_TASK TO CARRY OUT_.
First find the line with "112,321 to 640,322" in the entries below, then set down exactly every line through the line with "75 degrees clockwise", that line included.

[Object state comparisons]
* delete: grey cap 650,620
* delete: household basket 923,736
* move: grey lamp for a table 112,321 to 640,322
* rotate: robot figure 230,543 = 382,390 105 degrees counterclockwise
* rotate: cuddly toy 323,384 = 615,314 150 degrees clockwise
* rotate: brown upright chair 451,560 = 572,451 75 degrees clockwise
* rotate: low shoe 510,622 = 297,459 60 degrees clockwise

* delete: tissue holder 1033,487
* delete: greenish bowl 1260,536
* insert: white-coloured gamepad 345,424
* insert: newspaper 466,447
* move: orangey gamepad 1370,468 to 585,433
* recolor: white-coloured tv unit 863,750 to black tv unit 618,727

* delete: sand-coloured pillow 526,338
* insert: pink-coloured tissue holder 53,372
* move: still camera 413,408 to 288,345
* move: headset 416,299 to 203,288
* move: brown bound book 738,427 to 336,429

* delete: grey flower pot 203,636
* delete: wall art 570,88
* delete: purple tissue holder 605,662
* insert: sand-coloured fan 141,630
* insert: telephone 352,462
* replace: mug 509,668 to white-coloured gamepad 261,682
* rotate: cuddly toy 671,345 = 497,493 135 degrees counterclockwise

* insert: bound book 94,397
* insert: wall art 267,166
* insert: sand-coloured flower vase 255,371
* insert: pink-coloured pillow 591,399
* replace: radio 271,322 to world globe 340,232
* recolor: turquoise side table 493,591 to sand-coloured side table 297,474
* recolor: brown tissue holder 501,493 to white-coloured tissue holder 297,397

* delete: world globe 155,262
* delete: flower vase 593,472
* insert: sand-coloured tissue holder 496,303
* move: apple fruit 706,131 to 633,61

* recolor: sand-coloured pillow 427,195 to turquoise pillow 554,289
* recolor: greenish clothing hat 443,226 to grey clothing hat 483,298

_RESULT OF THE TASK_.
* move: grey lamp for a table 112,321 to 640,322
* rotate: robot figure 230,543 = 382,390 105 degrees counterclockwise
* rotate: cuddly toy 323,384 = 615,314 150 degrees clockwise
* rotate: brown upright chair 451,560 = 572,451 75 degrees clockwise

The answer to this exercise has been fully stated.